**Task directions:** So that nothing is lost, restate each entry exactly as supplied.

Saved entries
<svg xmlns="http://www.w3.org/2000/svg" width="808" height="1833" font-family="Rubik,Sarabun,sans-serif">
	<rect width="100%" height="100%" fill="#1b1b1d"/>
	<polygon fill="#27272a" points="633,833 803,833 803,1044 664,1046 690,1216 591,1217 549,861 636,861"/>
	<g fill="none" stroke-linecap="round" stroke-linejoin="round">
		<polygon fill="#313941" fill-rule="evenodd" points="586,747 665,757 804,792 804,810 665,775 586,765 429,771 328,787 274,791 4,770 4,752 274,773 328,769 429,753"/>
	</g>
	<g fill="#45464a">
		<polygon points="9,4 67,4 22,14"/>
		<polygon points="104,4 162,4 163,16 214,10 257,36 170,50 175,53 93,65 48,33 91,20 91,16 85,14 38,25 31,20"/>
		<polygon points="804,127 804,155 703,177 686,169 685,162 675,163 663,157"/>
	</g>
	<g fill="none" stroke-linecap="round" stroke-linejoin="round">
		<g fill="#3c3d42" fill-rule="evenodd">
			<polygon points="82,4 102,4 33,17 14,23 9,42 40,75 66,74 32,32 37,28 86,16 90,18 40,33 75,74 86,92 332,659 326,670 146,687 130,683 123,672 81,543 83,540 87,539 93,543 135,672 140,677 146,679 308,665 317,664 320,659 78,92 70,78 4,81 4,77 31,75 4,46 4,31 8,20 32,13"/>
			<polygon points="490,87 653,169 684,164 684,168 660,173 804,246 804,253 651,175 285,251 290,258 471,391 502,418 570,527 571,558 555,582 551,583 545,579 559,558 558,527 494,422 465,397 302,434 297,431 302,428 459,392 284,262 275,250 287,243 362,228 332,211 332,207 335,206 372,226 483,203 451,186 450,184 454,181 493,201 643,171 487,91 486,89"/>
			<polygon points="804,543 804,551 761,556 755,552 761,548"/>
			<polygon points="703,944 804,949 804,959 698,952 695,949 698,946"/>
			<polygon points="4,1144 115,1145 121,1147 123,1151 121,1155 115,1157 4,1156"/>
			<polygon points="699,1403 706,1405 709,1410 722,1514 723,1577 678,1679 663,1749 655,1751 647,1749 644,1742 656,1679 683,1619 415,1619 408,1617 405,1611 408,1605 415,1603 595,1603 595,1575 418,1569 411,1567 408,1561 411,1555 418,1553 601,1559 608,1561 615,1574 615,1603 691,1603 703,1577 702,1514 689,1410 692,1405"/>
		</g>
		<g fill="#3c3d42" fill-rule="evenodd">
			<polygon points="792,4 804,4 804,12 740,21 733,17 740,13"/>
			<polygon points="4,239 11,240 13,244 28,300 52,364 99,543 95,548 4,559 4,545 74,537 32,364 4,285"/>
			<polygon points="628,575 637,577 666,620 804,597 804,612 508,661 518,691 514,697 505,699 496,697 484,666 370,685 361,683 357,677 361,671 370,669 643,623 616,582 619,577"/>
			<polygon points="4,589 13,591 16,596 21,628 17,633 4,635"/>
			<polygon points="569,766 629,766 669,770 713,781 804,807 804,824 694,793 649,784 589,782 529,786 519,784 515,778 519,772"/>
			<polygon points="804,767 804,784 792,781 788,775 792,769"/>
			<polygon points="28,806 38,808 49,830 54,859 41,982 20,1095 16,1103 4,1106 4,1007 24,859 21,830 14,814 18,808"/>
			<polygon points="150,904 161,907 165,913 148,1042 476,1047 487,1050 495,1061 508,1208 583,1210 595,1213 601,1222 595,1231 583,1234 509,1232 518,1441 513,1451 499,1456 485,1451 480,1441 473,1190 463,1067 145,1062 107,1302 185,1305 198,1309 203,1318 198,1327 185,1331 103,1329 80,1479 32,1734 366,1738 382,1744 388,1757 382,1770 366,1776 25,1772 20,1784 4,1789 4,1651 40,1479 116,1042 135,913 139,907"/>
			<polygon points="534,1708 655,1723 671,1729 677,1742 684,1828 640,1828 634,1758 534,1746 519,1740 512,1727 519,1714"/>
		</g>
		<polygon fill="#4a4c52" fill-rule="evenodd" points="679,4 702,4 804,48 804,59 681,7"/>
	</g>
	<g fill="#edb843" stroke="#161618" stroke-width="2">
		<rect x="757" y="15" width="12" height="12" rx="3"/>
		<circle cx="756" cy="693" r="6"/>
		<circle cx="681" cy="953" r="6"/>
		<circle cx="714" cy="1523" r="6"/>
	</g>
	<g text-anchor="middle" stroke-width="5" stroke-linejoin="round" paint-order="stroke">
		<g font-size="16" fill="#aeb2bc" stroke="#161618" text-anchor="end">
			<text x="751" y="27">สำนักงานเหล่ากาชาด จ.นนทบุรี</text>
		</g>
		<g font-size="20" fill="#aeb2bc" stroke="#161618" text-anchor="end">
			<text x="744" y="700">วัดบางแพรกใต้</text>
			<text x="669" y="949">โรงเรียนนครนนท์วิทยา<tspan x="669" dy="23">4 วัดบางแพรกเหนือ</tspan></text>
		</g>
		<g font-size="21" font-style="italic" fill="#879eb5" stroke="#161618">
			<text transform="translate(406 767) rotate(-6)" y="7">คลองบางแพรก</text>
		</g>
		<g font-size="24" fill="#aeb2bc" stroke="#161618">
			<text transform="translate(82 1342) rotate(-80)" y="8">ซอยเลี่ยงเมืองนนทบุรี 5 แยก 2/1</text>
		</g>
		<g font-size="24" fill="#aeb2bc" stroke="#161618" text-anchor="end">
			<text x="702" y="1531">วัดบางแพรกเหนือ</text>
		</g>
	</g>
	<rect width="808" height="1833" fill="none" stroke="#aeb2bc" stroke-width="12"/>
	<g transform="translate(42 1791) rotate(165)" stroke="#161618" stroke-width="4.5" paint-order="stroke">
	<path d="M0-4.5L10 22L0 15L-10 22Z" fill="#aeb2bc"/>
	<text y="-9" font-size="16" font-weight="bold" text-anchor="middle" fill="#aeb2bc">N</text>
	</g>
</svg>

**Response to this task:**
<svg xmlns="http://www.w3.org/2000/svg" width="808" height="1833" font-family="Rubik,Sarabun,sans-serif">
	<rect width="100%" height="100%" fill="#1b1b1d"/>
	<polygon fill="#27272a" points="633,833 803,833 803,1044 664,1046 690,1216 591,1217 549,861 636,861"/>
	<g fill="none" stroke-linecap="round" stroke-linejoin="round">
		<polygon fill="#313941" fill-rule="evenodd" points="586,747 665,757 804,792 804,810 665,775 586,765 429,771 328,787 274,791 4,770 4,752 274,773 328,769 429,753"/>
	</g>
	<g fill="#45464a">
		<polygon points="9,4 67,4 22,14"/>
		<polygon points="104,4 162,4 163,16 214,10 257,36 170,50 175,53 93,65 48,33 91,20 91,16 85,14 38,25 31,20"/>
		<polygon points="804,127 804,155 703,177 686,169 685,162 675,163 663,157"/>
	</g>
	<g fill="none" stroke-linecap="round" stroke-linejoin="round">
		<g fill="#3c3d42" fill-rule="evenodd">
			<polygon points="82,4 102,4 33,17 14,23 9,42 40,75 66,74 32,32 37,28 86,16 90,18 40,33 75,74 86,92 332,659 326,670 146,687 130,683 123,672 81,543 83,540 87,539 93,543 135,672 140,677 146,679 308,665 317,664 320,659 78,92 70,78 4,81 4,77 31,75 4,46 4,31 8,20 32,13"/>
			<polygon points="490,87 653,169 684,164 684,168 660,173 804,246 804,253 651,175 285,251 290,258 471,391 502,418 570,527 571,558 555,582 551,583 545,579 559,558 558,527 494,422 465,397 302,434 297,431 302,428 459,392 284,262 275,250 287,243 362,228 332,211 332,207 335,206 372,226 483,203 451,186 450,184 454,181 493,201 643,171 487,91 486,89"/>
			<polygon points="804,543 804,551 761,556 755,552 761,548"/>
			<polygon points="703,944 804,949 804,959 698,952 695,949 698,946"/>
			<polygon points="4,1144 115,1145 121,1147 123,1151 121,1155 115,1157 4,1156"/>
			<polygon points="699,1403 706,1405 709,1410 722,1514 723,1577 678,1679 663,1749 655,1751 647,1749 644,1742 656,1679 683,1619 415,1619 408,1617 405,1611 408,1605 415,1603 595,1603 595,1575 418,1569 411,1567 408,1561 411,1555 418,1553 601,1559 608,1561 615,1574 615,1603 691,1603 703,1577 702,1514 689,1410 692,1405"/>
		</g>
		<g fill="#3c3d42" fill-rule="evenodd">
			<polygon points="792,4 804,4 804,12 740,21 733,17 740,13"/>
			<polygon points="4,239 11,240 13,244 28,300 52,364 99,543 95,548 4,559 4,545 74,537 32,364 4,285"/>
			<polygon points="628,575 637,577 666,620 804,597 804,612 508,661 518,691 514,697 505,699 496,697 484,666 370,685 361,683 357,677 361,671 370,669 643,623 616,582 619,577"/>
			<polygon points="4,589 13,591 16,596 21,628 17,633 4,635"/>
			<polygon points="569,766 629,766 669,770 713,781 804,807 804,824 694,793 649,784 589,782 529,786 519,784 515,778 519,772"/>
			<polygon points="804,767 804,784 792,781 788,775 792,769"/>
			<polygon points="28,806 38,808 49,830 54,859 41,982 20,1095 16,1103 4,1106 4,1007 24,859 21,830 14,814 18,808"/>
			<polygon points="150,904 161,907 165,913 148,1042 476,1047 487,1050 495,1061 508,1208 583,1210 595,1213 601,1222 595,1231 583,1234 509,1232 518,1441 513,1451 499,1456 485,1451 480,1441 473,1190 463,1067 145,1062 107,1302 185,1305 198,1309 203,1318 198,1327 185,1331 103,1329 80,1479 32,1734 366,1738 382,1744 388,1757 382,1770 366,1776 25,1772 20,1784 4,1789 4,1651 40,1479 116,1042 135,913 139,907"/>
			<polygon points="534,1708 655,1723 671,1729 677,1742 684,1828 640,1828 634,1758 534,1746 519,1740 512,1727 519,1714"/>
		</g>
		<polygon fill="#4a4c52" fill-rule="evenodd" points="679,4 702,4 804,48 804,59 681,7"/>
	</g>
	<g fill="#edb843" stroke="#161618" stroke-width="2">
		<rect x="757" y="15" width="12" height="12" rx="3"/>
		<circle cx="756" cy="693" r="6"/>
		<circle cx="681" cy="953" r="6"/>
		<circle cx="714" cy="1523" r="6"/>
	</g>
	<g text-anchor="middle" stroke-width="5" stroke-linejoin="round" paint-order="stroke">
		<g font-size="16" fill="#aeb2bc" stroke="#161618" text-anchor="end">
			<text x="751" y="27">สำนักงานเหล่ากาชาด จ.นนทบุรี</text>
		</g>
		<g font-size="20" fill="#aeb2bc" stroke="#161618" text-anchor="end">
			<text x="744" y="700">วัดบางแพรกใต้</text>
			<text x="669" y="949">โรงเรียนนครนนท์วิทยา<tspan x="669" dy="23">4 วัดบางแพรกเหนือ</tspan></text>
		</g>
		<g font-size="21" font-style="italic" fill="#879eb5" stroke="#161618">
			<text transform="translate(406 767) rotate(-6)" y="7">คลองบางแพรก</text>
		</g>
		<g font-size="24" fill="#aeb2bc" stroke="#161618">
			<text transform="translate(82 1342) rotate(-80)" y="8">ซอยเลี่ยงเมืองนนทบุรี 5 แยก 2/1</text>
		</g>
		<g font-size="24" fill="#aeb2bc" stroke="#161618" text-anchor="end">
			<text x="702" y="1531">วัดบางแพรกเหนือ</text>
		</g>
	</g>
	<rect width="808" height="1833" fill="none" stroke="#aeb2bc" stroke-width="12"/>
	<g transform="translate(42 1791) rotate(165)" stroke="#161618" stroke-width="4.5" paint-order="stroke">
	<path d="M0-4.5L10 22L0 15L-10 22Z" fill="#aeb2bc"/>
	<text y="-9" font-size="16" font-weight="bold" text-anchor="middle" fill="#aeb2bc">N</text>
	</g>
</svg>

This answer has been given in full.